## Compiti ed esercizi
1. Nel brano sulla letteratura maltese, elenca le fonti da cui gli autori maltesi avevano ereditato il loro ricco deposito.
2. Riscrivi i record a partire dalla riga che contiene "Question: Is dark" e fino alla fine dei record, sostituendo "dark blue fabric" con "navy blue curtain" e lasciando invariato tutto il resto. Escludi le immagini dalla risposta.

## Brano fornito

+++++

Durante l'Ottocento e la prima metà del Novecento, lo scrittore
in lingua maltese doveva far fronte alla sfida di elevare con dignità
un veicolo non curato a livello di lingua letteraria, a cui mancava
fino a circa mezzo secolo fa anche un sistema ortografico normalizzato.
Ciò significa che, in ultima analisi, la polemica tra l'italiano
(come lingua rispettata della classe colta) e il maltese (come lingua
orale più antica dell'isola) non doveva influire gravemente
sul procedimento del maltese come mezzo letterario. Nel campo dell'ortografia
si doveva trattare di una sintesi tra parola araba e alfabeto latino.
Nel campo letterario si arrivò con naturalezza ad una sintesi
tra la tradizione e il presente, cioè all'affermarsi del principio
della continuità storica. Gli autori maltesi, infatti, conservavano
il ricco deposito che avevano ereditato da varie fonti (tradizione
popolare, cultura continentale, consapevolezza della vicinanza di
Malta alla penisola), e lo modificarono quasi istintivamente in maltese.
Vari scrittori hanno cercato di formare nuovi vocaboli tramite il
sistema del trilitterismo arabo: una intera cultura europea veniva
espressa così con parole arabe.
Vari scrittori di origine culturale italiana hanno cercato di utilizzare
tutto il lessico semitico della lingua maltese, risuscitando parole
arcaiche, arabizzando anche la struttura sintattica.
Alla base di questa loro disposizione a non distinguere tra la cultura
ereditata e la cultura che si aspettava da loro, c'è l'incapacità
di distinguere nettamente tra cultura italiana e cultura maltese o
indigena, da un lato, e tra italiano come lingua scritta e maltese
come lingua parlata, dall'altro. Quello che segue è un brano
da Il-Jien u lilhinn minnu (L'io e al di là dell'io), un poema
di Dun Karm (1871-1961), il poeta nazionale di Malta, pubblicato nel
1938. Il verso è l'endecasillabo italiano, la figurazione è
di origine biblica e dantesca, mentre i vocaboli sono tutti arabi,
l'insieme è tipicamente maltese in quanto esprime una situazione
umana in chiave cristiana, immedesimando il senso del malessere con
la speranza e con l'attesa:
Hsiebi bhal
aghma; biex isib it-trejqa
itektek bil-ghaslug kull pass li jaghti;
jimxi qajI qajl u qatt ma jaf fejn wasal;
dalma kbira tostorlu l-kif u l-ghala,
u d-dawl li hu jixtieq qatt ma jiddilu.

+++++

## Dati da elaborare

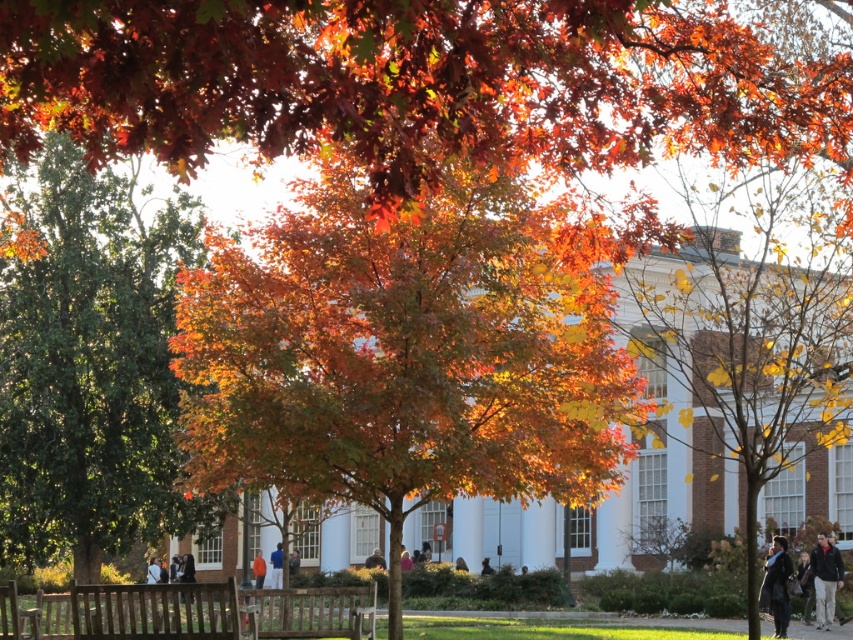
In the scene shown: You are a student sitting on the bench in the foreground of the autumn scene. You notice a shiny green tree at center and a dark gray sweater at lower right. Which object is positioned to the left of the other?

The shiny green tree at center is to the left of the dark gray sweater at lower right.

You are standing at the entrance of the white building and want to find the shiny green tree at center. Based on the scene description, in which direction should you walk to locate it?

The shiny green tree at center is located at the foreground under the shade of trees, so you should walk towards the front area near the entrance to find it.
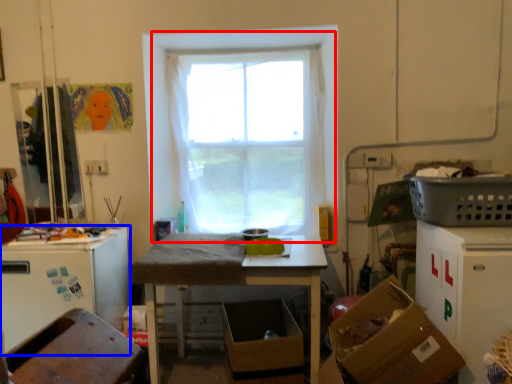
Question: Which point is closer to the camera, window (highlighted by a red box) or leftover (highlighted by a blue box)?

Choices:
 (A) window
 (B) leftover

Answer: (B)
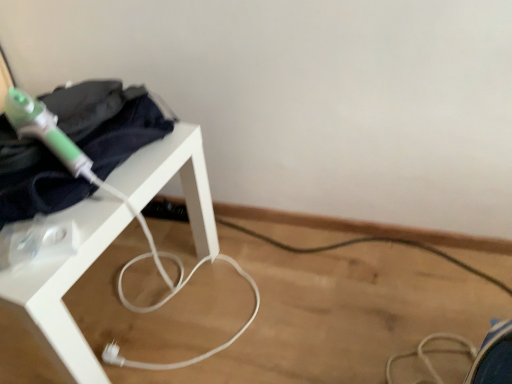
Question: Is white matte table at left positioned far away from dark blue fabric at upper left?

Choices:
 (A) no
 (B) yes

Answer: (A)

Question: Can you confirm if white matte table at left is smaller than dark blue fabric at upper left?

Choices:
 (A) no
 (B) yes

Answer: (A)

Question: Considering the relative sizes of white matte table at left and dark blue fabric at upper left in the image provided, is white matte table at left shorter than dark blue fabric at upper left?

Choices:
 (A) yes
 (B) no

Answer: (B)

Question: Is white matte table at left to the left of dark blue fabric at upper left from the viewer's perspective?

Choices:
 (A) no
 (B) yes

Answer: (B)

Question: From the image's perspective, is white matte table at left beneath dark blue fabric at upper left?

Choices:
 (A) no
 (B) yes

Answer: (B)

Question: Considering the relative sizes of white matte table at left and dark blue fabric at upper left in the image provided, is white matte table at left thinner than dark blue fabric at upper left?

Choices:
 (A) yes
 (B) no

Answer: (B)

Question: Does dark blue fabric at upper left come behind white matte table at left?

Choices:
 (A) yes
 (B) no

Answer: (A)

Question: Is dark blue fabric at upper left to the left of white matte table at left from the viewer's perspective?

Choices:
 (A) yes
 (B) no

Answer: (B)

Question: From a real-world perspective, does dark blue fabric at upper left sit lower than white matte table at left?

Choices:
 (A) no
 (B) yes

Answer: (A)

Question: Considering the relative sizes of dark blue fabric at upper left and white matte table at left in the image provided, is dark blue fabric at upper left bigger than white matte table at left?

Choices:
 (A) yes
 (B) no

Answer: (B)

Question: Does dark blue fabric at upper left turn towards white matte table at left?

Choices:
 (A) yes
 (B) no

Answer: (B)

Question: Considering the relative positions of dark blue fabric at upper left and white matte table at left in the image provided, is dark blue fabric at upper left to the right of white matte table at left from the viewer's perspective?

Choices:
 (A) yes
 (B) no

Answer: (A)

Question: Considering the positions of dark blue fabric at upper left and white matte table at left in the image, is dark blue fabric at upper left wider or thinner than white matte table at left?

Choices:
 (A) wide
 (B) thin

Answer: (B)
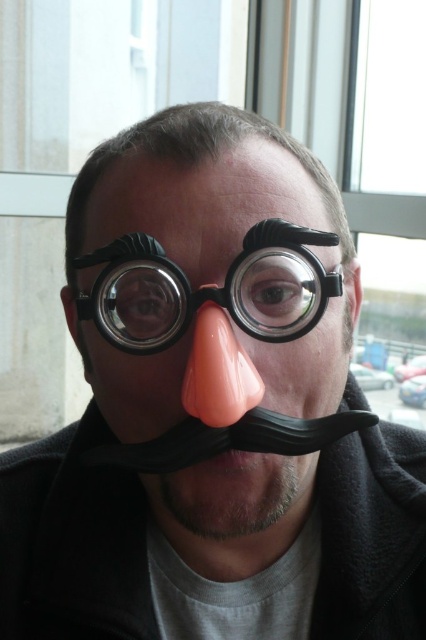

+++++

## Insieme delle risposte
1.
- Tradizione popolare
- Cultura continentale
- Consapevolezza della vicinanza di Malta alla penisola

2.
Question: Is navy blue curtain at upper left to the left of white matte table at left from the viewer's perspective?

Choices:
 (A) yes
 (B) no

Answer: (B)

Question: From a real-world perspective, does navy blue curtain at upper left sit lower than white matte table at left?

Choices:
 (A) no
 (B) yes

Answer: (A)

Question: Considering the relative sizes of navy blue curtain at upper left and white matte table at left in the image provided, is navy blue curtain at upper left bigger than white matte table at left?

Choices:
 (A) yes
 (B) no

Answer: (B)

Question: Does navy blue curtain at upper left turn towards white matte table at left?

Choices:
 (A) yes
 (B) no

Answer: (B)

Question: Considering the relative positions of navy blue curtain at upper left and white matte table at left in the image provided, is navy blue curtain at upper left to the right of white matte table at left from the viewer's perspective?

Choices:
 (A) yes
 (B) no

Answer: (A)

Question: Considering the positions of navy blue curtain at upper left and white matte table at left in the image, is navy blue curtain at upper left wider or thinner than white matte table at left?

Choices:
 (A) wide
 (B) thin

Answer: (B)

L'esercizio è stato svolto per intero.